_DIRECTIVE:_
Your reply should consist only of the lines from the one holding "Cada profissão vem com a descrição sumária" to the last line of the data below, written out exactly and without pictures.

_GIVEN DATA:_
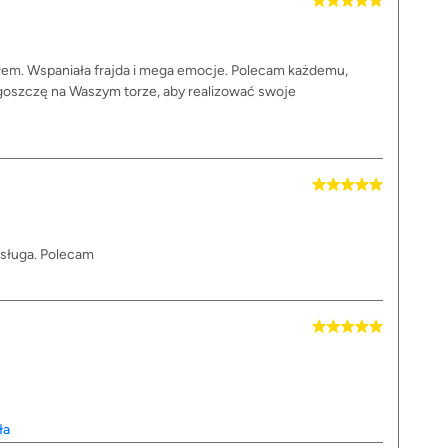
ałem. Wspaniała frajda i mega emocje. Polecam każdemu,
agoszczę na Waszym torze, aby realizować swoje
bsługa. Polecam
ła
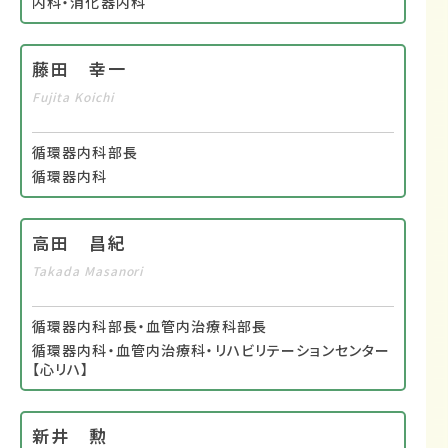
内科・消化器内科
藤田 幸一
Fujita Koichi
循環器内科部長
循環器内科
高田 昌紀
Takada Masanori
循環器内科部長・血管内治療科部長
循環器内科・血管内治療科・リハビリテーションセンター
【心リハ】
新井 勲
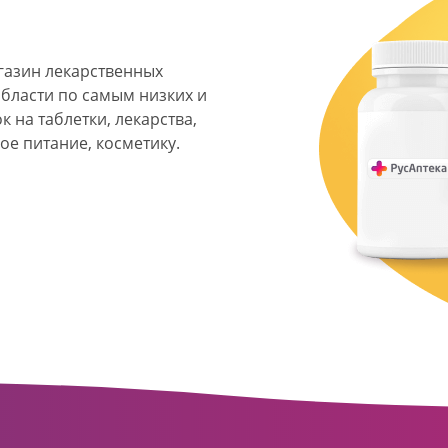
агазин лекарственных
области по самым низких и
 на таблетки, лекарства,
ое питание, косметику.
я фармацевтическая
твенных аптек и аптечных
ласти. Компания основана
ормата превратилась в
сть направлена на
ое обслуживание
о подхода к каждому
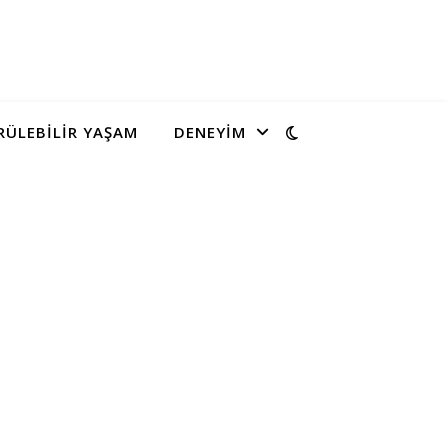
ÜLEBILIR YAŞAM
DENEYIM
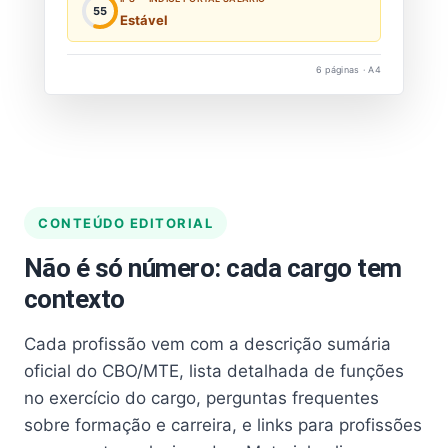
55
Estável
6 páginas · A4
CONTEÚDO EDITORIAL
Não é só número: cada cargo tem
contexto
Cada profissão vem com a descrição sumária
oficial do CBO/MTE, lista detalhada de funções
no exercício do cargo, perguntas frequentes
sobre formação e carreira, e links para profissões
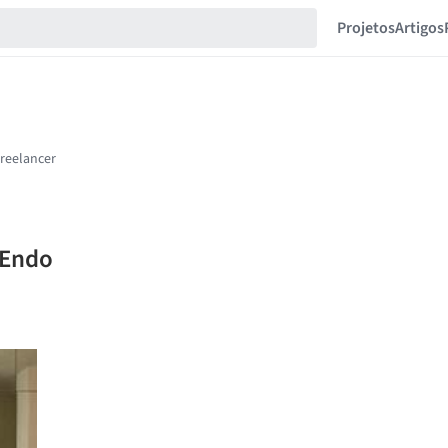
Projetos
Artigos
 Endo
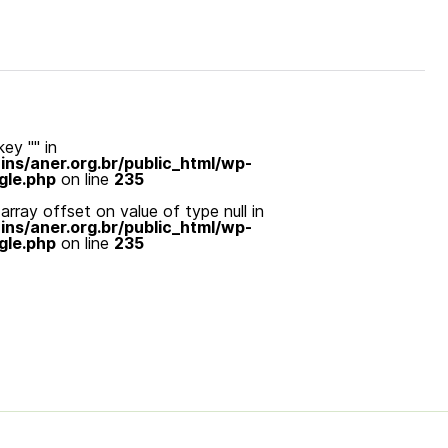
ey "" in
s/aner.org.br/public_html/wp-
gle.php
on line
235
array offset on value of type null in
s/aner.org.br/public_html/wp-
gle.php
on line
235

_FINAL ANSWER:_
Cada profissão vem com a descrição sumária
oficial do CBO/MTE, lista detalhada de funções
no exercício do cargo, perguntas frequentes
sobre formação e carreira, e links para profissões
Projetos
Artigos
 Endo
ey "" in
s/aner.org.br/public_html/wp-
gle.php
on line
235
array offset on value of type null in
s/aner.org.br/public_html/wp-
gle.php
on line
235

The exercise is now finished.